The task —
For each line of the data below that holds "desc", copy the line.

Working data —

▼

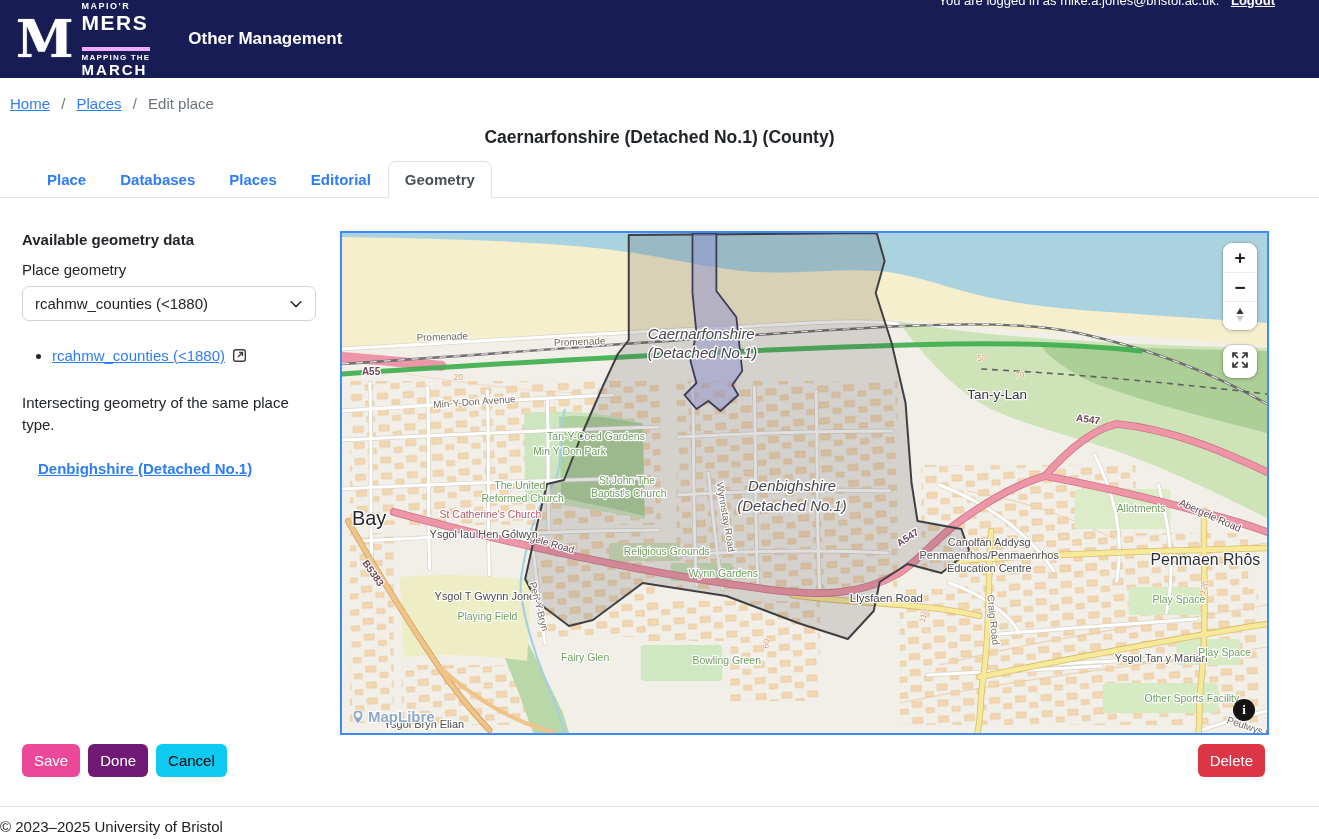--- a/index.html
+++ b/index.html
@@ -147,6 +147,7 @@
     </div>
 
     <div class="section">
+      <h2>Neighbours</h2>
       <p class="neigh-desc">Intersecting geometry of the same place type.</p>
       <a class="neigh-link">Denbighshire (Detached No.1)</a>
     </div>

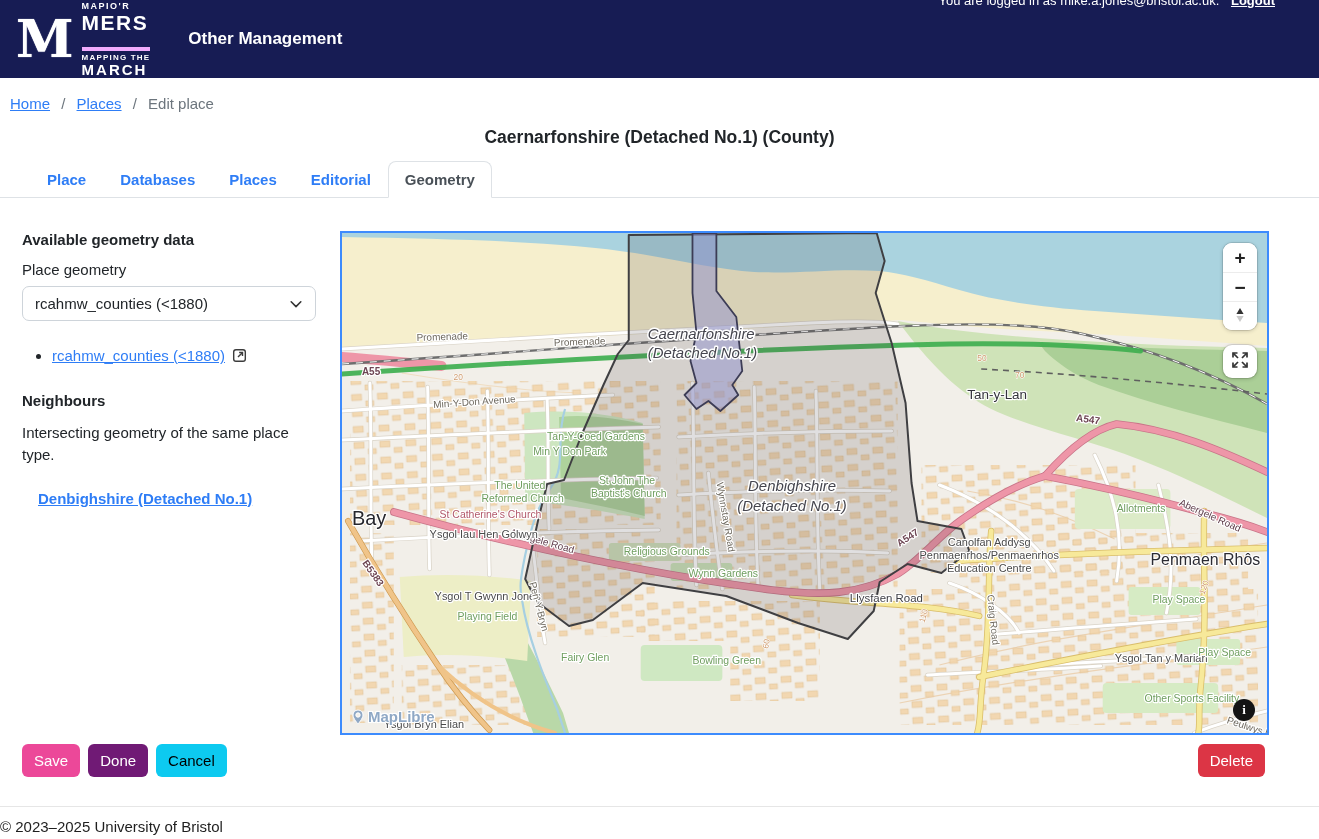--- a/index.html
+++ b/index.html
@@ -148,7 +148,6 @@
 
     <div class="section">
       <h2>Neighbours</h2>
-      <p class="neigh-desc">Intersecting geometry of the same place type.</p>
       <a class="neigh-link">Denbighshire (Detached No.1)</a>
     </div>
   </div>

▲

Exercise solution —
       <p class="neigh-desc">Intersecting geometry of the same place type.</p>
-      <p class="neigh-desc">Intersecting geometry of the same place type.</p>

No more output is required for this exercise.